Voilà un ouvrage passionnant, d'une qualité d'écriture qui me laisse sans voix ; je suis complètement bluffée par ce recueil.

J'ai donc retrouvé l'auteur de Gagner la guerre, lecture que j'attendais avec impatience ; j'ai à nouveau adoré que les personnages et les destins s'entrecroisent au fil des nouvelles. Même si toutes les histoires se passent dans le Vieux Royaume, leur variété m'a surprise, que ce soit au niveau des personnages mais surtout au niveau du ton et du style qui s'adaptent au propos.

Dans le détail :
Janua Vera met en scène Leodegar, le roi-dieu, aux prises avec un étrange cauchemar récurrent. C'est la nouvelle dont j'ai préféré l'écriture. Un langage qui se prêterai parfaitement à la lecture à voix haute, tant les mots sont choisis avec soin et résonnent parfaitement, avec une harmonie proche de la poésie.

On dit que le Roi-Dieu, une fois de plus, s'est levé dans la nuit. On dit que le Roi-Dieu, une fois de plus, a cherché dans la nuit. On dit que le Roi-Dieu, une fois de plus, a versé dans la nuit. Cependant, on ne comprend guère le malaise exsudé par le palais. On se contente de chuchoter, pour répandre l'angoisse comme une contagion de l'âme, pour conjurer la peur individuelle par la peur collective. Qui peut comprendre ce qui tourmente un dieu ?

Mauvaise donne :  évidemment, c'est celle que j'attendais avec le plus d'impatience. J'ai adoré retrouver Benvenuto, protagoniste de Gagner la guerre, dans une aventure qui se passe avant le roman. Déjà roublard, on découvre ici les circonstances de son rapprochement avec le podestat Leonide Ducatore...

Le conte de Suzelle : La vie d'une petite fille, bouleversée par une rencontre particulière... J'aime beaucoup le sujet de l'histoire. Je connais certaines versions de contes de fées qui ressemblent à cette nouvelle, mais Jaworski a su insuffler en plus l'essence même de l'attente, du temps qui passe, de l'espoir et de la résignation. Très belle nouvelle, qui m'a fait penser à certains écrits de Neil Gaiman.

Jour de Guigne : Ce matin-là, le sort semble s'acharner sur le Maître Calame ; copiste est parfois un métier fort dangereux... C'est la nouvelle qui a été la plus grosse surprise ; j'y ai découvert un Jaworski plus léger, maniant l'humour et le ridicule, dans un univers proche des Annales du Disque-Monde de Terry Pratchett.
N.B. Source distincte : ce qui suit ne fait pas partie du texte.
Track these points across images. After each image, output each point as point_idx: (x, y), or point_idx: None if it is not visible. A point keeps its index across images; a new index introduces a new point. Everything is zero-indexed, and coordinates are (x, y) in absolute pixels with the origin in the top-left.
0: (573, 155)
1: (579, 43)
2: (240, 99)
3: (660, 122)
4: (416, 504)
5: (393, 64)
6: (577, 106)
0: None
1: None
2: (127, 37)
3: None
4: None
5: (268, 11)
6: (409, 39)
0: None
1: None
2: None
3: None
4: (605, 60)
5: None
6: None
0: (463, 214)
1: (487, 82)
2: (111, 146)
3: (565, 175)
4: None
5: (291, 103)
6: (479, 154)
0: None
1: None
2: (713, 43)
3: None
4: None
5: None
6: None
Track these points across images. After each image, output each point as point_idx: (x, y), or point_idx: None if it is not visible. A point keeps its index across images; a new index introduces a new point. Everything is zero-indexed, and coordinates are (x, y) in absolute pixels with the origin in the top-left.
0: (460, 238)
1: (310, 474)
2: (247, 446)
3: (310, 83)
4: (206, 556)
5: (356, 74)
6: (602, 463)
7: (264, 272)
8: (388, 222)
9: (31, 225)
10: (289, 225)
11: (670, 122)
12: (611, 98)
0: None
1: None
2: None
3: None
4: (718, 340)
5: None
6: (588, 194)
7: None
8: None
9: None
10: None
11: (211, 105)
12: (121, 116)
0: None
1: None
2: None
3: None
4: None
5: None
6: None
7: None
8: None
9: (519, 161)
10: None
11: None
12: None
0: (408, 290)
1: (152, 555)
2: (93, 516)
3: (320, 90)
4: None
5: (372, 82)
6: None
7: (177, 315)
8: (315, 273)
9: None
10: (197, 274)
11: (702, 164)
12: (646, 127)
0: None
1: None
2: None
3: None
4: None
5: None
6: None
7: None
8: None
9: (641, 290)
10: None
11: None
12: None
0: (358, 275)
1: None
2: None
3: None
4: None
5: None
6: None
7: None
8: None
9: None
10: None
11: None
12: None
Étonnant !

Le confident : On suit le parcours d'un prêtre du Desséché, de ses débuts dans la congrégation à son vœu d'obscurité. Sûrement la plus marquante pour moi, qui ai tendance à la claustrophobie. L'ambiance est absolument étouffante, suffocante, je me sentais enfermée avec le prêtre dans les ténèbres les plus profondes. Terrifiant de véracité !

Les deux autres, Une offrande très précieuse et Au service des dames, m'ont légèrement moins plu sur le moment, mais en lisant la passionnante interview de l'auteur, j'y ai trouvé les clés qui me manquaient pour apprécier ces nouvelles à leur juste valeur. Si vous avez deux minutes, je vous conseille vivement la lecture de cette interview, à la hauteur de l'intelligence et de la richesse de l'univers de Jean-Philippe Jaworski.

Vous l'avez compris, c'est vraiment un ouvrage que je recommande chaudement, et j'attends avec beaucoup d'impatience les futures œuvres de Jaworski.